» Input material:
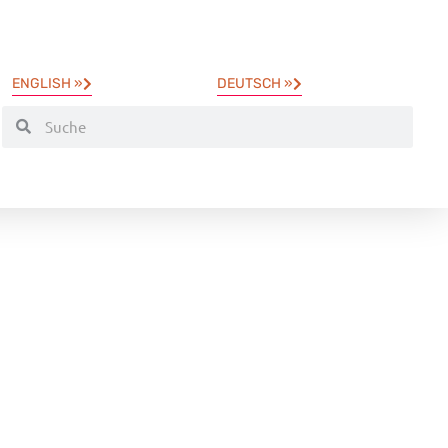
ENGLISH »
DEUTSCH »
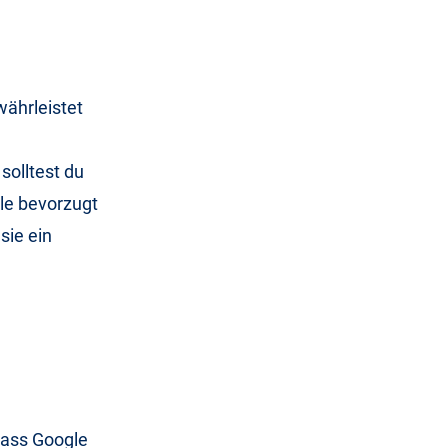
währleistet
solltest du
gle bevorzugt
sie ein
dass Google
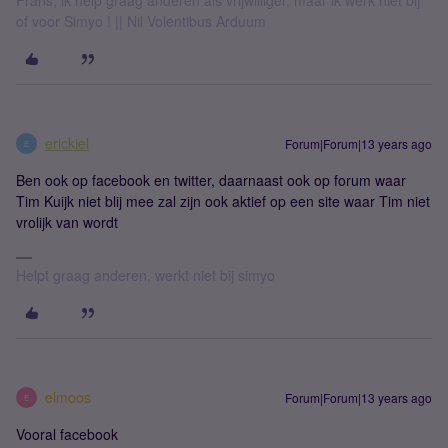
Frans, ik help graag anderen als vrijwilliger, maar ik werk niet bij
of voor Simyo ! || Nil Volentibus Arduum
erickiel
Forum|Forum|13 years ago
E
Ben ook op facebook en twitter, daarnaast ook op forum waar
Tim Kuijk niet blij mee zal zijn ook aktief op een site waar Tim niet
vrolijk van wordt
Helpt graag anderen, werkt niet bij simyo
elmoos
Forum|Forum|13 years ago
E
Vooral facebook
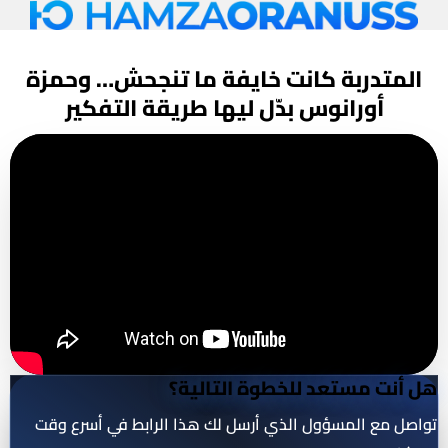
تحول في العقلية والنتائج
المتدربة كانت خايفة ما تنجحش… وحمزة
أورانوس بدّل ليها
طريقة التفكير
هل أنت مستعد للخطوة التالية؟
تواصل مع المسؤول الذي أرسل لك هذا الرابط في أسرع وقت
==
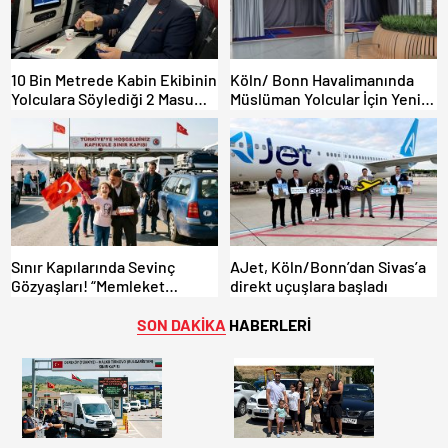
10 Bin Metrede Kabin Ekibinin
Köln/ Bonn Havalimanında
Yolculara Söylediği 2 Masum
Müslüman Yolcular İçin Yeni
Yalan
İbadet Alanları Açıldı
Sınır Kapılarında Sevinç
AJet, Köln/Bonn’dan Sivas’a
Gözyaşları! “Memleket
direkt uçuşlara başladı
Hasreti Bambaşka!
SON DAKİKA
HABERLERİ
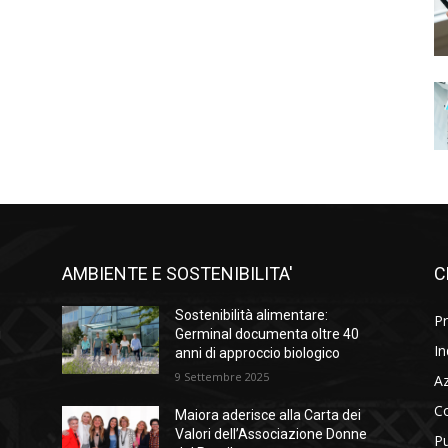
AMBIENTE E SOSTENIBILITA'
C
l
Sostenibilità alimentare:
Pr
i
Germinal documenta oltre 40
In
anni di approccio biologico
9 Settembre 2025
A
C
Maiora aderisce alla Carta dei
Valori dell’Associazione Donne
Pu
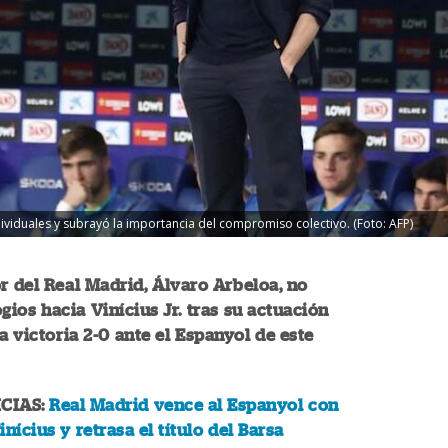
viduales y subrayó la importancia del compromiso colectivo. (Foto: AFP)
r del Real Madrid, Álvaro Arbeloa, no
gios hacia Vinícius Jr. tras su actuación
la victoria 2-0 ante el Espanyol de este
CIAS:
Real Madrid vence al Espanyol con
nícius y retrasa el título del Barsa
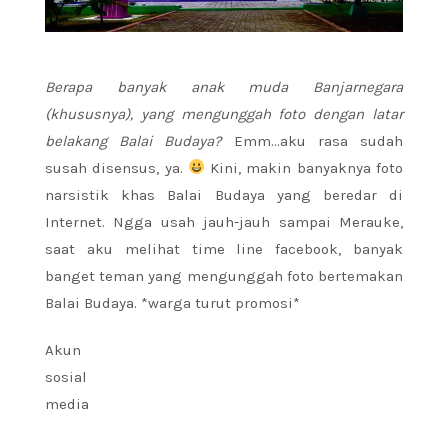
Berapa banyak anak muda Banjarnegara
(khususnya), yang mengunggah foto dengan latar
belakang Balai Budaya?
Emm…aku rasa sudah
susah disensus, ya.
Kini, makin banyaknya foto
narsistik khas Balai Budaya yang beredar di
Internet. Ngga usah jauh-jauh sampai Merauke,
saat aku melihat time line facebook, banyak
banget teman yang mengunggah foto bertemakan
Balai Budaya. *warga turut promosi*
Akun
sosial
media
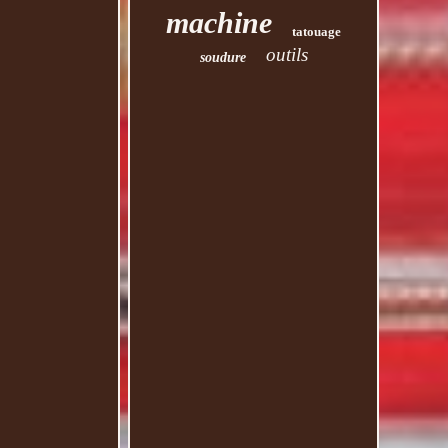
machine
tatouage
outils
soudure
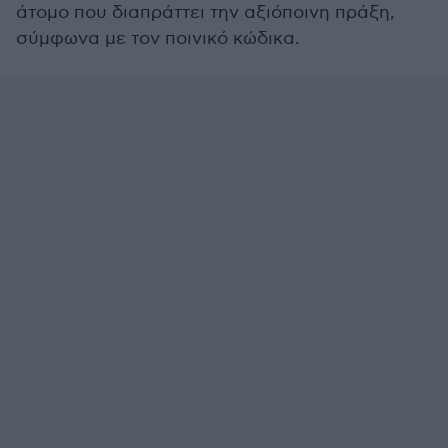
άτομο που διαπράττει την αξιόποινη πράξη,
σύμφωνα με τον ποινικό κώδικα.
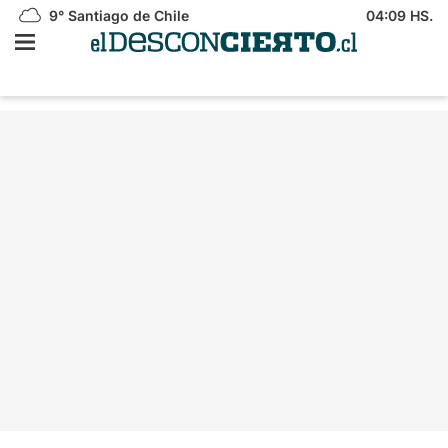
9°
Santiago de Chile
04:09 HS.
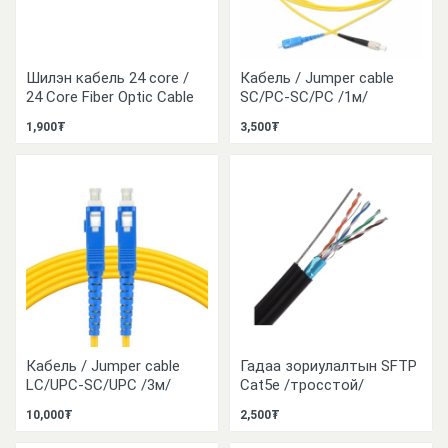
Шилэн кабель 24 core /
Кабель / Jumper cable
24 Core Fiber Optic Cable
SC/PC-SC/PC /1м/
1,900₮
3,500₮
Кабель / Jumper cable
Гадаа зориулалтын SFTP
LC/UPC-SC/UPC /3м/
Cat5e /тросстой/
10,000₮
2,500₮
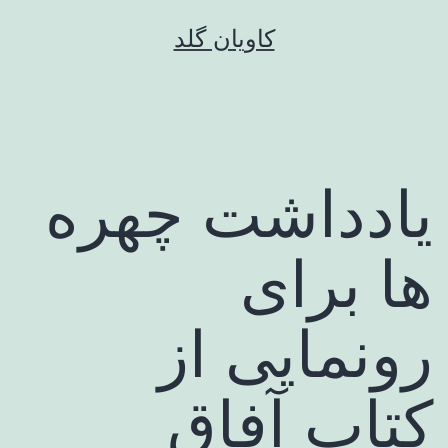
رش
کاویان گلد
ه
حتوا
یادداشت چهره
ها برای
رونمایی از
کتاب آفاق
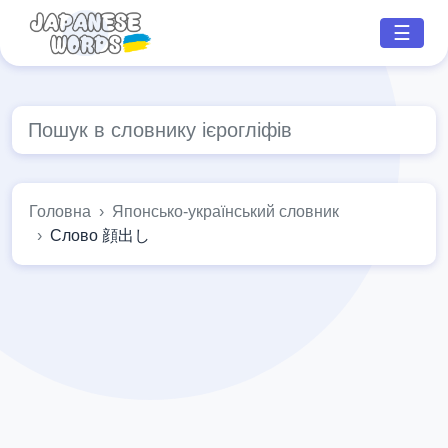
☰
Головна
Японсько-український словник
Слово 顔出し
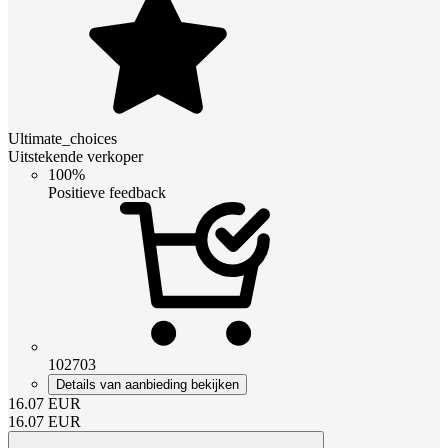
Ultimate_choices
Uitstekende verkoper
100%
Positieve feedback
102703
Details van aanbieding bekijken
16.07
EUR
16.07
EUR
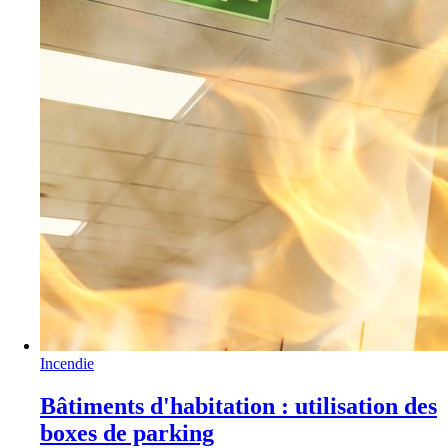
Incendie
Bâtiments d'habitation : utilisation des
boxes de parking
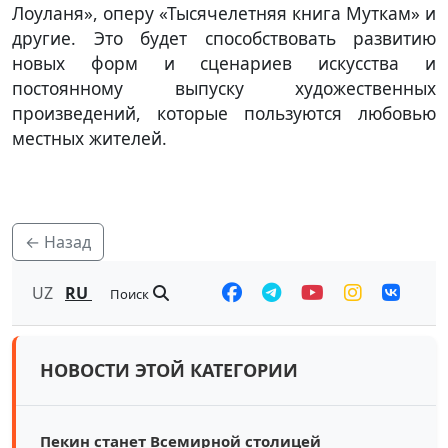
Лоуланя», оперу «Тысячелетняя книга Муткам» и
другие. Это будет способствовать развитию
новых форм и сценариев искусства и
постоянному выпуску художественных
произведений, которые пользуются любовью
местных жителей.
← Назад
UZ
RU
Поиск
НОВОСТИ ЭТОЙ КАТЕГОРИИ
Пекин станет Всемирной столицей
==
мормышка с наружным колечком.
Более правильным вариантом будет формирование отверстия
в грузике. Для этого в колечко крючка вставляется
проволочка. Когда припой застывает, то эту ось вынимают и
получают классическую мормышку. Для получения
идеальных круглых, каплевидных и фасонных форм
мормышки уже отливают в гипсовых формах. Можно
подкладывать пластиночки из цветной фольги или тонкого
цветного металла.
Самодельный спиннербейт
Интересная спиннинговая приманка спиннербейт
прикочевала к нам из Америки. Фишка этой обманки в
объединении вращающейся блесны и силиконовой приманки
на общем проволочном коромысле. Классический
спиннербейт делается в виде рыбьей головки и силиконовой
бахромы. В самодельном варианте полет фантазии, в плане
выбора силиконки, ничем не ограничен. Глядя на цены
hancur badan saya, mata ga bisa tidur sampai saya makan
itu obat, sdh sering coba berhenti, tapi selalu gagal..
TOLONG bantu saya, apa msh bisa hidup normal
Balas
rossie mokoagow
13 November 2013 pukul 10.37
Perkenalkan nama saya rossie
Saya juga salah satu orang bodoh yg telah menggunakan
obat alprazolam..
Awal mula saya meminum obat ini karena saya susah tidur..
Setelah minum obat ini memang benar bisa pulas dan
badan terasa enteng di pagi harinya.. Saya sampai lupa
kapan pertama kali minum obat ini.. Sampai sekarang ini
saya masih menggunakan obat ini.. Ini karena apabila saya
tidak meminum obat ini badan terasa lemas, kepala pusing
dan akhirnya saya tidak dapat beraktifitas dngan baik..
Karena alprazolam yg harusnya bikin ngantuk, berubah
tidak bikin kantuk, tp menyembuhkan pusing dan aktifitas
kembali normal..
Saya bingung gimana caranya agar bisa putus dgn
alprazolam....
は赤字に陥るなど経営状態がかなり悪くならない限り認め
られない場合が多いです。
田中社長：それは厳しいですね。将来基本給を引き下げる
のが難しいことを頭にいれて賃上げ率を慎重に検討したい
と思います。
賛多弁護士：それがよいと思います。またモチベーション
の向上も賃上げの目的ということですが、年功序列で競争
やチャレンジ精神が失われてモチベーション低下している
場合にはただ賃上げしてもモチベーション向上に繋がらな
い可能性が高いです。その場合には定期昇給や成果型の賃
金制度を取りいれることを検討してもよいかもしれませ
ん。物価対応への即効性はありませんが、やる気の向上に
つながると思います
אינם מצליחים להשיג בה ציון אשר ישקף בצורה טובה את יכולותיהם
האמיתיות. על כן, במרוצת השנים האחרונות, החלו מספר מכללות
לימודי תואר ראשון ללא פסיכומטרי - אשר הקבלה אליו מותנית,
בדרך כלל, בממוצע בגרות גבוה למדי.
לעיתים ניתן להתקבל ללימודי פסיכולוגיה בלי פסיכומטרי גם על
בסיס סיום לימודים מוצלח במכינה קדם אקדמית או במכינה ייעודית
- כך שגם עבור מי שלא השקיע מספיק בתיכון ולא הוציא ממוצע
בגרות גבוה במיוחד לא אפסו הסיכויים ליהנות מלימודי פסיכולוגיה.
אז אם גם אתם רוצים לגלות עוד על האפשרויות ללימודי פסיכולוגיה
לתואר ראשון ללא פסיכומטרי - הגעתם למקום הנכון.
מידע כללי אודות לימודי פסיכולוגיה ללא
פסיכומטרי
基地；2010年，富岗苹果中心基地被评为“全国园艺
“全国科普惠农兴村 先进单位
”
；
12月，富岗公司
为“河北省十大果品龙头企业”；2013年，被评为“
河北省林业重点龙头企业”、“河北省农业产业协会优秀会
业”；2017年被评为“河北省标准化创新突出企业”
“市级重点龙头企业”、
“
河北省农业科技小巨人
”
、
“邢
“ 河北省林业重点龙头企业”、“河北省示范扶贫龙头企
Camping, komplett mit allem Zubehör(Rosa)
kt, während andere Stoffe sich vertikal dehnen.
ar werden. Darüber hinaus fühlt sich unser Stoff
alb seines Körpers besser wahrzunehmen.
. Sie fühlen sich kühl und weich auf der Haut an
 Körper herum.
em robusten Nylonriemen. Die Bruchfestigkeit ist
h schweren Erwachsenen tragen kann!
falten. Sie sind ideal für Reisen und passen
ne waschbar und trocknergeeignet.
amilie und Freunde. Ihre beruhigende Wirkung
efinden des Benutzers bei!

» Activity: In the records above, take the lines from the line with "währleistet" to the line with "dass Google" and substitute "Bing" for "Google". Give back only those lines, with everything else left unchanged.

» Written answer:
währleistet
solltest du
gle bevorzugt
sie ein
dass Bing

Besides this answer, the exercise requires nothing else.